- _AIM OF THE TASK_
Would you return the entries below word for word?

-- DATA follows --

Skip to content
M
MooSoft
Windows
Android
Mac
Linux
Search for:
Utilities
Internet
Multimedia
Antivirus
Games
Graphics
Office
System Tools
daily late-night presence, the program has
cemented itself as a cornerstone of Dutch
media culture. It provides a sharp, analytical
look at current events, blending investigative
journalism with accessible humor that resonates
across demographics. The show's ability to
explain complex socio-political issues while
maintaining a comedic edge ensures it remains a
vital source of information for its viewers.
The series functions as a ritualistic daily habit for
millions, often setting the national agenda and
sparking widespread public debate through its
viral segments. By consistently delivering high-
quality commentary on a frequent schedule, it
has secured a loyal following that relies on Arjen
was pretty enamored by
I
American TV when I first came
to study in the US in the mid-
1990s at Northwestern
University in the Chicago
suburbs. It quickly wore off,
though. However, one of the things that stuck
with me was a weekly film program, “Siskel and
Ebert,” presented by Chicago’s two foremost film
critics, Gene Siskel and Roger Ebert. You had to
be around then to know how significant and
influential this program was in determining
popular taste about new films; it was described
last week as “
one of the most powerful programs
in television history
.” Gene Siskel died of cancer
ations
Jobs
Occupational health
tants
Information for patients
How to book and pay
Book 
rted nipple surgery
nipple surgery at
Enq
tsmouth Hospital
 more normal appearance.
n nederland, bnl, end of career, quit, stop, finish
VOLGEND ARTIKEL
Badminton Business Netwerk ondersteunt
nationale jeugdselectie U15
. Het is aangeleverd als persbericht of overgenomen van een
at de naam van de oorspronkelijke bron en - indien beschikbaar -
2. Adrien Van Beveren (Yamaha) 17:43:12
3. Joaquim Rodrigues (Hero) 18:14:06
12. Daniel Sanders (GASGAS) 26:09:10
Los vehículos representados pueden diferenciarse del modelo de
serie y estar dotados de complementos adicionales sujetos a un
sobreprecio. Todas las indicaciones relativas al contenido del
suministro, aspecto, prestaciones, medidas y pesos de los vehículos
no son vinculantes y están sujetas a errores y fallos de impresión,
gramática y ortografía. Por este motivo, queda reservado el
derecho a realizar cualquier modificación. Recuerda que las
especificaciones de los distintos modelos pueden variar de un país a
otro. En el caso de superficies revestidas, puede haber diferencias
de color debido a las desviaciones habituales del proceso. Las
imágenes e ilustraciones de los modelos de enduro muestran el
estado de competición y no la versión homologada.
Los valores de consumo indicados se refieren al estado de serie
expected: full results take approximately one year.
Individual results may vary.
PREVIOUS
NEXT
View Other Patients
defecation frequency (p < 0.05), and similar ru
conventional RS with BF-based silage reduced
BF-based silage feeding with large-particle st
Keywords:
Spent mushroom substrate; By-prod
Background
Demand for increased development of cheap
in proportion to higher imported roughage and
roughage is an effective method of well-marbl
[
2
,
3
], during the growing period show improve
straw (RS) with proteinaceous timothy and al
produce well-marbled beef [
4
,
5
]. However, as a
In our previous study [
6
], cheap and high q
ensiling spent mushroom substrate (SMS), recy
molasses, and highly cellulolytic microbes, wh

-- DATA concluded --

- _FINAL ANSWER_
Skip to content
M
MooSoft
Windows
Android
Mac
Linux
Search for:
Utilities
Internet
Multimedia
Antivirus
Games
Graphics
Office
System Tools
daily late-night presence, the program has
cemented itself as a cornerstone of Dutch
media culture. It provides a sharp, analytical
look at current events, blending investigative
journalism with accessible humor that resonates
across demographics. The show's ability to
explain complex socio-political issues while
maintaining a comedic edge ensures it remains a
vital source of information for its viewers.
The series functions as a ritualistic daily habit for
millions, often setting the national agenda and
sparking widespread public debate through its
viral segments. By consistently delivering high-
quality commentary on a frequent schedule, it
has secured a loyal following that relies on Arjen
was pretty enamored by
I
American TV when I first came
to study in the US in the mid-
1990s at Northwestern
University in the Chicago
suburbs. It quickly wore off,
though. However, one of the things that stuck
with me was a weekly film program, “Siskel and
Ebert,” presented by Chicago’s two foremost film
critics, Gene Siskel and Roger Ebert. You had to
be around then to know how significant and
influential this program was in determining
popular taste about new films; it was described
last week as “
one of the most powerful programs
in television history
.” Gene Siskel died of cancer
ations
Jobs
Occupational health
tants
Information for patients
How to book and pay
Book 
rted nipple surgery
nipple surgery at
Enq
tsmouth Hospital
 more normal appearance.
n nederland, bnl, end of career, quit, stop, finish
VOLGEND ARTIKEL
Badminton Business Netwerk ondersteunt
nationale jeugdselectie U15
. Het is aangeleverd als persbericht of overgenomen van een
at de naam van de oorspronkelijke bron en - indien beschikbaar -
2. Adrien Van Beveren (Yamaha) 17:43:12
3. Joaquim Rodrigues (Hero) 18:14:06
12. Daniel Sanders (GASGAS) 26:09:10
Los vehículos representados pueden diferenciarse del modelo de
serie y estar dotados de complementos adicionales sujetos a un
sobreprecio. Todas las indicaciones relativas al contenido del
suministro, aspecto, prestaciones, medidas y pesos de los vehículos
no son vinculantes y están sujetas a errores y fallos de impresión,
gramática y ortografía. Por este motivo, queda reservado el
derecho a realizar cualquier modificación. Recuerda que las
especificaciones de los distintos modelos pueden variar de un país a
otro. En el caso de superficies revestidas, puede haber diferencias
de color debido a las desviaciones habituales del proceso. Las
imágenes e ilustraciones de los modelos de enduro muestran el
estado de competición y no la versión homologada.
Los valores de consumo indicados se refieren al estado de serie
expected: full results take approximately one year.
Individual results may vary.
PREVIOUS
NEXT
View Other Patients
defecation frequency (p < 0.05), and similar ru
conventional RS with BF-based silage reduced
BF-based silage feeding with large-particle st
Keywords:
Spent mushroom substrate; By-prod
Background
Demand for increased development of cheap
in proportion to higher imported roughage and
roughage is an effective method of well-marbl
[
2
,
3
], during the growing period show improve
straw (RS) with proteinaceous timothy and al
produce well-marbled beef [
4
,
5
]. However, as a
In our previous study [
6
], cheap and high q
ensiling spent mushroom substrate (SMS), recy
molasses, and highly cellulolytic microbes, wh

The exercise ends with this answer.